***** EXCERPT *****

If you intend to be the arbiter of everything that's right and worthy in the eyes of a paying client, you're gonna' end up on food stamps. Seriously. They've hired you. You're working for them. While they need to trust that you can do the job, you need to accept that their vision is what they're paying for. Far more often than not, a paying client couldn't give a rat's ass what your vision is. 

It goes back to my statement about getting a wall painted white. If I want it to be snow white, the fact that your "vision" tells you it should be "eggshell" doesn't interest me in the least, and you won't be getting paid if it is...


----------



## Steve5D (Dec 16, 2012)

rexbobcat said:


> Says the jaded man on the photography forum.



Jaded? Why? Because I understand clients? Because I know how to make a client comfortable and want to hire me?

Because I was a staff photographer for a well distributed magazine for eight years?

Because I have album covers and DVD covers and extensive web use (paid for, by the way) under my belt of experience? Because I've made money and I've not made money, and I know that making money sucks less than n_ot m_aking money?

If that's what you consider to be "jaded", well, guilty as charged...

***** STORED DATA *****

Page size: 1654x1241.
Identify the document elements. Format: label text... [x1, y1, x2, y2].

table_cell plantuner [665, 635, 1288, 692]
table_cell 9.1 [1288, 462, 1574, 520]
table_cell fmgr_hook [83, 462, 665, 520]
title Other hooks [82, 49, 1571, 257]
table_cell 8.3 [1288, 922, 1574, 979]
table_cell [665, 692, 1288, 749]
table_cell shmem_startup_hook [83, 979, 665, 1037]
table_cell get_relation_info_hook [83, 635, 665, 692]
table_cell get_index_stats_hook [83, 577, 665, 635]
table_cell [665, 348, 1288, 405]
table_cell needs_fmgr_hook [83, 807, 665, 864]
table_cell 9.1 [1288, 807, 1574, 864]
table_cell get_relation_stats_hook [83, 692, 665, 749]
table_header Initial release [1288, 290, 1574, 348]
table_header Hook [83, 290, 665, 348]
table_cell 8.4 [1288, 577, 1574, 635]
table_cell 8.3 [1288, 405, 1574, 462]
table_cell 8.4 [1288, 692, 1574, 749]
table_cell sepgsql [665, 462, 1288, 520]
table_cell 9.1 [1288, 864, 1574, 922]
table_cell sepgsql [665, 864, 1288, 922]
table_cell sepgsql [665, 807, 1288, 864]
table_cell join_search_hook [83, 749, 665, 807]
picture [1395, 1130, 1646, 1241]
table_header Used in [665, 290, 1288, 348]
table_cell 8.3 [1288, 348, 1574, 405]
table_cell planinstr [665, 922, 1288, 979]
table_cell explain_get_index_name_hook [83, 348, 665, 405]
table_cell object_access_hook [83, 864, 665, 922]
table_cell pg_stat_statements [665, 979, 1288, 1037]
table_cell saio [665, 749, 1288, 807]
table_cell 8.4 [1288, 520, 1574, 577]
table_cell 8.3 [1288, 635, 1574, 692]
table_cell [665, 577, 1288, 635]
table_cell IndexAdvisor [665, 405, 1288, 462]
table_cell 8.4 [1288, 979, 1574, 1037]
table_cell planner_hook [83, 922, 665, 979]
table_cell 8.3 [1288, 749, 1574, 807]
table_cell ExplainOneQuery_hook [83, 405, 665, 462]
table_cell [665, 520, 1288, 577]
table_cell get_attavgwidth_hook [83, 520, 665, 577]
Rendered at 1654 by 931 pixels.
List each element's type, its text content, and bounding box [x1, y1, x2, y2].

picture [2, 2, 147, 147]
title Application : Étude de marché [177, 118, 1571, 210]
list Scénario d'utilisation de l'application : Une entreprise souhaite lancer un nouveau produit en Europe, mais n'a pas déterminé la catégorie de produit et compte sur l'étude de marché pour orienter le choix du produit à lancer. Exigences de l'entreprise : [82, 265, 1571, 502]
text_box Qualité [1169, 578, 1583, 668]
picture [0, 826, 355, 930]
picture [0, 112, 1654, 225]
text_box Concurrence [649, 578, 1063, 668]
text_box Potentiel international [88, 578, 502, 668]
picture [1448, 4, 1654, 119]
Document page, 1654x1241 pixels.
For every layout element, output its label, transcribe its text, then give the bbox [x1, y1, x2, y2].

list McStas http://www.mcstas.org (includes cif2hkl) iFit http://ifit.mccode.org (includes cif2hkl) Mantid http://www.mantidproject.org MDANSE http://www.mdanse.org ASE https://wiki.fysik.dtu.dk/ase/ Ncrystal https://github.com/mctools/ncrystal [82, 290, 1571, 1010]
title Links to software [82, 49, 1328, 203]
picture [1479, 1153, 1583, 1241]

*****

• **SHORT EXERCISE 1**: In the forum excerpt, for how many years was Steve5D a staff photographer for a magazine?
• **SHORT EXERCISE 2**: Quote the part of the forum excerpt that opens with the words containing "Because I was" and closes with "guilty as charged...".
Work from the forum excerpt alone.

• **FULL ANSWER 1**: Eight years.

• **FULL ANSWER 2**:
Because I was a staff photographer for a well distributed magazine for eight years?

Because I have album covers and DVD covers and extensive web use (paid for, by the way) under my belt of experience? Because I've made money and I've not made money, and I know that making money sucks less than n_ot m_aking money?

If that's what you consider to be "jaded", well, guilty as charged...